◆ Exercise details:
Leaving out the pictures, transcribe all of the records faithfully.

-- Exercise inputs follows --

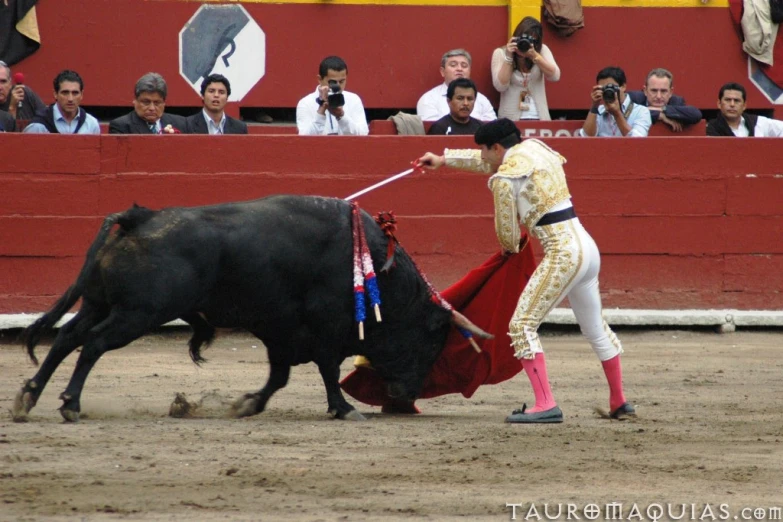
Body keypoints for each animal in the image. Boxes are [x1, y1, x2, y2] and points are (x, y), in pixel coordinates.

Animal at [12, 193, 490, 420]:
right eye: (431, 343)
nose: (405, 395)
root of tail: (139, 218)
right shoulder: (323, 330)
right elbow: (327, 370)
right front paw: (344, 408)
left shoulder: (280, 331)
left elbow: (278, 377)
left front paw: (246, 404)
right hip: (135, 314)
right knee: (91, 344)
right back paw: (70, 403)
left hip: (97, 302)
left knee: (67, 338)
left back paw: (29, 397)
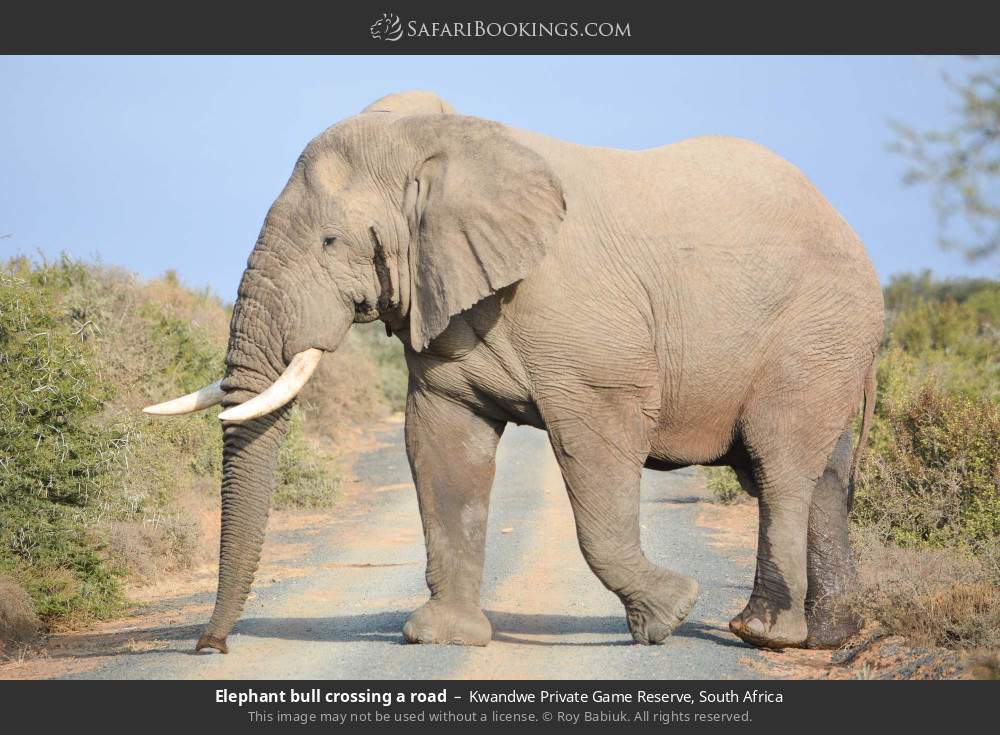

-- Exercise inputs concluded --

◆ Expected output:
Body keypoints for each animal in the image. Boxes are [x1, y1, x2, y2] and points are (x, y), in pixel coordinates.

Animal at [12, 193, 490, 420]:
right eye: (431, 343)
nose: (405, 395)
root of tail: (139, 218)
right shoulder: (323, 330)
right elbow: (327, 370)
right front paw: (344, 408)
left shoulder: (280, 331)
left elbow: (278, 377)
left front paw: (246, 404)
right hip: (135, 314)
right knee: (91, 344)
right back paw: (70, 403)
left hip: (97, 302)
left knee: (67, 338)
left back paw: (29, 397)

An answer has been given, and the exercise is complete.